纠正错误信念的代价趋于无穷:纠正一个“具体、根深蒂固的错误信念”,通信代价远大于填补知识空白;随错误信念强度上升,纠错相对代价趋向无穷大。
“其中的共性”
维度 Mostik 小桥 IBM 带推理接收者的信息论
批判对象 香农范式的实践载体:token 文本信道是高损耗窄口 香农理论本身:把推理和意义排除在通信极限之外
接收方地位 接收模型不是被动字符串解码器,它自带完整隐空间推理结构,直接摄入高维表征继续推演 接收者不是符号解码器,而是带演绎引擎的认知主体,消息增益来自它的推理能力
通信本质 通信 ≠ 传递句子;是把源端认知状态迁移到接收端认知空间 通信 ≠ 传递事实集合;是传递线索,触发接收端生成完整认知集合
效率来源 规避文本编解码的信息坍缩,复用接收模型自身内部表征 效率增益来自接收方自带推理,不必传输全部显式知识
费曼式的呼应 “万物由原子构成”一句话 → 未来的科学家能重建海量科学知识:价值不在字数,在能推导出多少 逻辑语义熵衡量的正是“传了多少可推断的知识”
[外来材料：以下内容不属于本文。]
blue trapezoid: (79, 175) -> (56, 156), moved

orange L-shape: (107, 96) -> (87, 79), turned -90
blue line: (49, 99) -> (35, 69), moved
隐喻 绕开语言符号,心智空间的几何桥接 绕开完整枚举事实,逻辑语义层面的通信
一句话收敛:两者共同指向同一图景——
当通信双方本身就是推理主体时,符号语言只是一种很差的妥协信道。真正高级的主体间通信,不需要把全部思考序列化输出,只需要传递足够的“种子表征 / 种子命题”,由接收方凭借自身认知能力展开。
Mostik 把这个思想落地到神经网络的隐空间(连续向量、几何映射);
IBM 论文把同一直觉形式化为信息论数学(离散逻辑命题、熵与信道容量)。
前者是工程,后者是理论;前者处理连续流形,后者处理演绎推理——但反香农的世界观完全同源。